Excerpted passage:
And after mating, they store  sperm inside their abdomen, and release it sort of as needed  when they’re growing new eggs. If the queen releases sperm  and makes a fertilized egg, that egg will grow up to  become a female bee. Asterisk.

But if the egg isn’t fertilized,  it will still hatch into a male. So female bees are all diploid,  and male bees are all haploid. And that means the males  only have one genetic parent, which means that every male  honeybee is a parthenote.

But the weird thing about this sex  determining gene is that technically, it’s not exactly the number of copies that makes a honeybee embryo into male or female. They do get one copy each from  the egg genes and the sperm genes, but there’s more to it than that. The gene has about fifteen  different versions, or alleles, that are floating around  in the honeybee population.

While they’re all different from each other, they don’t necessarily correlate to a  different function in the individual bees. But here’s why all that variation matters; a honeybee embryo has to inherit two  different alleles to become a female. If an embryo inherits two  copies of the same allele, that embryo becomes a diploid male bee instead.

Hence my asterisk a second ago. And apparently their sisters don’t  like having diploid brothers, because these males are always killed  after they hatch. And then eaten.

So the only male bees that get to hang around for any extended period of time  are haploid males, and parthenotes. Now, we’ve talked a lot  about haploids and diploids, but get ready for a whole  new -ploid to enter the mix. And to talk about that, we’re going to get to some of the most famous parthenotes  out there: whiptail lizards.

The species we’re talking about are polyploid, which means they have three  copies of their genome. The polyploid whiptail lizards  are the product of hybridization, meaning that members of two separate species interbred and made a whole new thing. And while we used to think that hybrids  between two species were always sterile, we’re learning more and more  that this isn’t always true.

Whiptails are a great example of this, because they can still have offspring, just not the same way their parent species would. Specifically, they rely on a version  of parthenogenesis called thelytoky, which always results in female offspring  that are clones of their mothers. So whiptail lizards are an  entire species of all females.

And they aren’t alone! There are at least eighty species of  vertebrates that literally do not have males. And it really does seem to be useful for these whiptails to be able  to take on solo parenting.

See, parthenogenetic species  of whiptails are more common in areas where there’s a  lot of habitat disturbance, while their sexually reproducing cousins  tend to stick to areas that are more stable. So the idea is that if you can reproduce solo, you can scamper off when your  old territory is disturbed, without having to consider what the dating  scene will be like in your new home. But clearly, there’s a downside to a species  that just clones itself all the time, and that’s genetic diversity.

So having those extra copies  of their chromosomes may be a way for parthenote species to keep  extra genes in the mix, just in case. And there’s somehow yet another  way to do parthenogenesis, as demonstrated by Amazon mollies. Like whiptails, they’re a  polyploid, all-female species.

But to reproduce, they still need sperm. So, that complicates things. This is a form of reproduction called gynogenesis, and it means that the mother  single-handedly produces eggs that contain all of the  genetic material they need, but those eggs can’t develop into  embryos without the help of some sperm.

Problem statement:
Continue the passage on parthenogenesis, starting right after its last sentence.

Entries provided:
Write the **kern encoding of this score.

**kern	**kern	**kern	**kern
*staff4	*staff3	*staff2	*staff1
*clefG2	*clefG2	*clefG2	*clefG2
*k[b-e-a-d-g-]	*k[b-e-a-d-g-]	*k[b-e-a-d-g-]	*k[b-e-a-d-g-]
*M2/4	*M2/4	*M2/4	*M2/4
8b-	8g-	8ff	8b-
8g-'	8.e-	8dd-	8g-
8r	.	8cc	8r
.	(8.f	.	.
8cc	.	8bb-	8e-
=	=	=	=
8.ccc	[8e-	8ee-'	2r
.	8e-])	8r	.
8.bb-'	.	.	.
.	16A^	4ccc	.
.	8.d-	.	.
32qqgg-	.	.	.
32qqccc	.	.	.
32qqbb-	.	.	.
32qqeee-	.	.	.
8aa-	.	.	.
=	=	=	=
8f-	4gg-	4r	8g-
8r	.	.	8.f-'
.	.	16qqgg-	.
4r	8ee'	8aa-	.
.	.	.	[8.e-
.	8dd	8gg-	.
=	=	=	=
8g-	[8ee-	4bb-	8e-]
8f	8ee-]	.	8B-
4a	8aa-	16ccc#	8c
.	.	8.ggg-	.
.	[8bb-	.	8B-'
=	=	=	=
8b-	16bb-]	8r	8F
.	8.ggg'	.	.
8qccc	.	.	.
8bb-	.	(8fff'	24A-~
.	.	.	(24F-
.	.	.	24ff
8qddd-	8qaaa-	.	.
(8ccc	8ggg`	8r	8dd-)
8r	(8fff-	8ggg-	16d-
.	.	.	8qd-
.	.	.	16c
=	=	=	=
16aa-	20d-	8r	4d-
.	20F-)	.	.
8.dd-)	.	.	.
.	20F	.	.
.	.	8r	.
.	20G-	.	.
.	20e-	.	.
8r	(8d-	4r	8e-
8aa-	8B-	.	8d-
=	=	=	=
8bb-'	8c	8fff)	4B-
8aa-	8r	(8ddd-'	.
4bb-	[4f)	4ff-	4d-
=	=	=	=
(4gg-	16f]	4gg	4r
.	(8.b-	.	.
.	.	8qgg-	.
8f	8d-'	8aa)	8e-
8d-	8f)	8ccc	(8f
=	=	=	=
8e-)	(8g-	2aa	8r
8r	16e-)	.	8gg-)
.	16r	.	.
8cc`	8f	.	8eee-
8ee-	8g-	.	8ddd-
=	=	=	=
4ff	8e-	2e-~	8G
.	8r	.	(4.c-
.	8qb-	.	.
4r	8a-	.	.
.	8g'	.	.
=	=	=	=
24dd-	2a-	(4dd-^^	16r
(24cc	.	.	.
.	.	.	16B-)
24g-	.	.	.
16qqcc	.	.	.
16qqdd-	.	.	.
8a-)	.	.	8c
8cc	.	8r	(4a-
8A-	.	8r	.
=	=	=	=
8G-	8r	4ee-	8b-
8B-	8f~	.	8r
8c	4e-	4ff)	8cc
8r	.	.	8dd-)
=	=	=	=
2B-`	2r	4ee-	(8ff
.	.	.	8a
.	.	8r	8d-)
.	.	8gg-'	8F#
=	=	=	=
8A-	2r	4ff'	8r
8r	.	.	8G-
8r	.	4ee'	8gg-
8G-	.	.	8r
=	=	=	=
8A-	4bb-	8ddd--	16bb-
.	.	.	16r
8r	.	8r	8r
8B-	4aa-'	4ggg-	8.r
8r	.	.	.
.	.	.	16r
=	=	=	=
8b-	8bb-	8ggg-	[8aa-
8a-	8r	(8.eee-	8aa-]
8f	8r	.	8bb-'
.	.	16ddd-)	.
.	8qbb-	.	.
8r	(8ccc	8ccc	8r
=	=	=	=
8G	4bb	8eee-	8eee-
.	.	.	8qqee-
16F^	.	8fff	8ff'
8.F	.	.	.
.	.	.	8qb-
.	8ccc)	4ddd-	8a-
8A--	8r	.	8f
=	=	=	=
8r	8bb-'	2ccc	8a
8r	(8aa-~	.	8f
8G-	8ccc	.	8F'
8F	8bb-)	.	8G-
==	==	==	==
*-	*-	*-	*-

Answer box:
The sperm doesn’t fuse with the egg  in the way that it would in sexual reproduction, so the genes don’t  end up part of the embryo’s genome. It’s like the egg needs a sperm cell’s  blessing, but not its genetic material. But there aren’t any male Amazon mollies.

So they’re reliant on the sperm of other  species of mollies in their habitats. And that means that they’re not quite  as geographically free as whiptails are, since if they can’t find male  mollies, they can’t reproduce. So the benefit of being a parthenote  species that’s still locked into living with its parent species isn’t  as clear as it is with the whiptails.

One hypothesis is that  they’re able to specialize on really specific food sources or  habitats within a larger biome. That’s called niche partitioning,  and it means that Amazon mollies can stay neighbors with their parent species without competing directly  with them for resources. So the Amazon mollies end up as specialists, while their parent species’  can be more generalists.

It’s an evolutionary win-win. So that’s fish, birds, insects, and reptiles. But there hasn’t been a mammalian  parthenote on this list.

And there probably never will be. There’s never been any observed  cases of parthenogenesis in any mammal species, thanks to a process  we all do called genomic imprinting. In placental mammals, meiosis includes  an extra step where some genes are chemically tagged with  something called a methyl group.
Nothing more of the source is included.